LISTED ENTRIES:
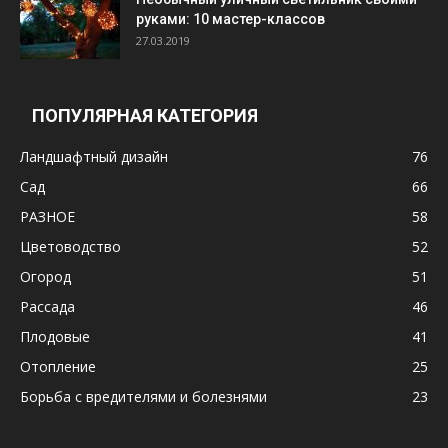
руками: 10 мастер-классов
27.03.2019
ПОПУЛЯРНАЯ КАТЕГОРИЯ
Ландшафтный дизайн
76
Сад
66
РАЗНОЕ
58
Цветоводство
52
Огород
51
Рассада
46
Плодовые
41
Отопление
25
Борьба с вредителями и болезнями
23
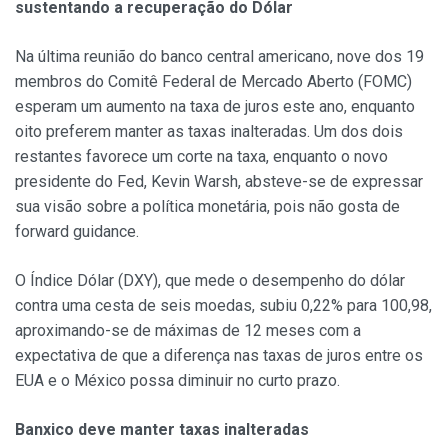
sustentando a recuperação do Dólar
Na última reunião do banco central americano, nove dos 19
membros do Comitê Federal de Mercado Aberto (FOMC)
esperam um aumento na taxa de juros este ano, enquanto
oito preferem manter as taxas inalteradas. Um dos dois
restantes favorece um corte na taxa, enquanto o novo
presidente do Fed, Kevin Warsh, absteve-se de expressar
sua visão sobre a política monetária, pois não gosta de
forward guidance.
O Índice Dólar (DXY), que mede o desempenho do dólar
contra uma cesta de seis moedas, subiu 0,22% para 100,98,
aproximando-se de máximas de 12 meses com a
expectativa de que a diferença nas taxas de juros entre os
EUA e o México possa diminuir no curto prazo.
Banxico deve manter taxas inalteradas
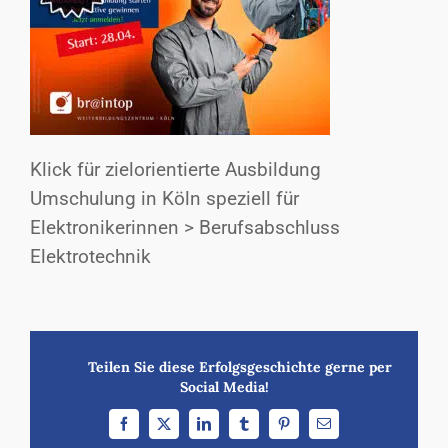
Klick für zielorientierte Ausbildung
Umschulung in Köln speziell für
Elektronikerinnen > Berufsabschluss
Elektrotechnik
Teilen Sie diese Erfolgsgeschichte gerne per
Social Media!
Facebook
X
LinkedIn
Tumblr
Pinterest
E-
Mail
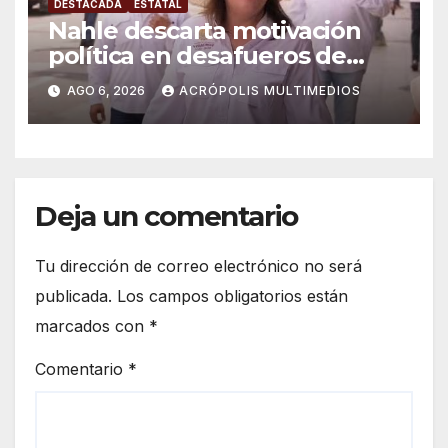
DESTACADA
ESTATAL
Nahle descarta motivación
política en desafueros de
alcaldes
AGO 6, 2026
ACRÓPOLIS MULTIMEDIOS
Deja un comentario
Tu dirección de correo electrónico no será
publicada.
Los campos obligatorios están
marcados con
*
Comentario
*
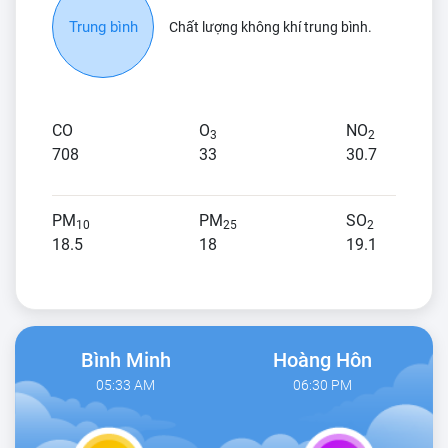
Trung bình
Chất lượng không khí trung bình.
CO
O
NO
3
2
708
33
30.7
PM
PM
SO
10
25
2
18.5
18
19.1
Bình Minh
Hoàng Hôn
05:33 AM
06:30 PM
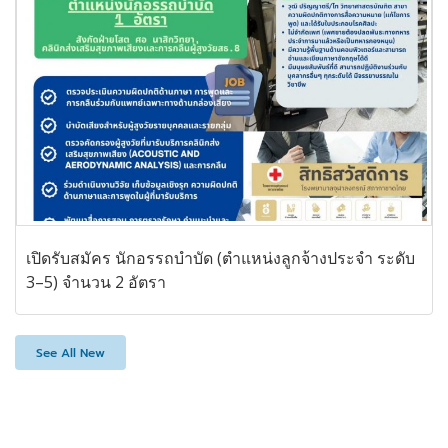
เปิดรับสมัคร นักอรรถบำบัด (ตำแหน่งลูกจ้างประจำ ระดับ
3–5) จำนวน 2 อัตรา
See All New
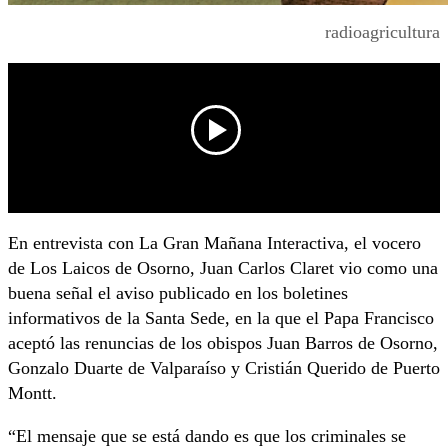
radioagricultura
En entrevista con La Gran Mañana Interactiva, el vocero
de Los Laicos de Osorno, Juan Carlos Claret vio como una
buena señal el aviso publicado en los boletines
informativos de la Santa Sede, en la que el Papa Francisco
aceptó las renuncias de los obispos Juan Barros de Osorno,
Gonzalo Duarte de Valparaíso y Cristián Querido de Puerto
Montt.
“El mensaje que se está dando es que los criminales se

PROBLEM STATEMENT: Retype the listing exactly. Leave the pictures out.

SOLUTION BELOW:
руками: 10 мастер-классов
27.03.2019
ПОПУЛЯРНАЯ КАТЕГОРИЯ
Ландшафтный дизайн
76
Сад
66
РАЗНОЕ
58
Цветоводство
52
Огород
51
Рассада
46
Плодовые
41
Отопление
25
Борьба с вредителями и болезнями
23
sustentando a recuperação do Dólar
Na última reunião do banco central americano, nove dos 19
membros do Comitê Federal de Mercado Aberto (FOMC)
esperam um aumento na taxa de juros este ano, enquanto
oito preferem manter as taxas inalteradas. Um dos dois
restantes favorece um corte na taxa, enquanto o novo
presidente do Fed, Kevin Warsh, absteve-se de expressar
sua visão sobre a política monetária, pois não gosta de
forward guidance.
O Índice Dólar (DXY), que mede o desempenho do dólar
contra uma cesta de seis moedas, subiu 0,22% para 100,98,
aproximando-se de máximas de 12 meses com a
expectativa de que a diferença nas taxas de juros entre os
EUA e o México possa diminuir no curto prazo.
Banxico deve manter taxas inalteradas
Klick für zielorientierte Ausbildung
Umschulung in Köln speziell für
Elektronikerinnen > Berufsabschluss
Elektrotechnik
Teilen Sie diese Erfolgsgeschichte gerne per
Social Media!
Facebook
X
LinkedIn
Tumblr
Pinterest
E-
Mail
DESTACADA
ESTATAL
Nahle descarta motivación
política en desafueros de
alcaldes
AGO 6, 2026
ACRÓPOLIS MULTIMEDIOS
Deja un comentario
Tu dirección de correo electrónico no será
publicada.
Los campos obligatorios están
marcados con
*
Comentario
*
Trung bình
Chất lượng không khí trung bình.
CO
O
NO
3
2
708
33
30.7
PM
PM
SO
10
25
2
18.5
18
19.1
Bình Minh
Hoàng Hôn
05:33 AM
06:30 PM
เปิดรับสมัคร นักอรรถบำบัด (ตำแหน่งลูกจ้างประจำ ระดับ
3–5) จำนวน 2 อัตรา
See All New
radioagricultura
En entrevista con La Gran Mañana Interactiva, el vocero
de Los Laicos de Osorno, Juan Carlos Claret vio como una
buena señal el aviso publicado en los boletines
informativos de la Santa Sede, en la que el Papa Francisco
aceptó las renuncias de los obispos Juan Barros de Osorno,
Gonzalo Duarte de Valparaíso y Cristián Querido de Puerto
Montt.
“El mensaje que se está dando es que los criminales se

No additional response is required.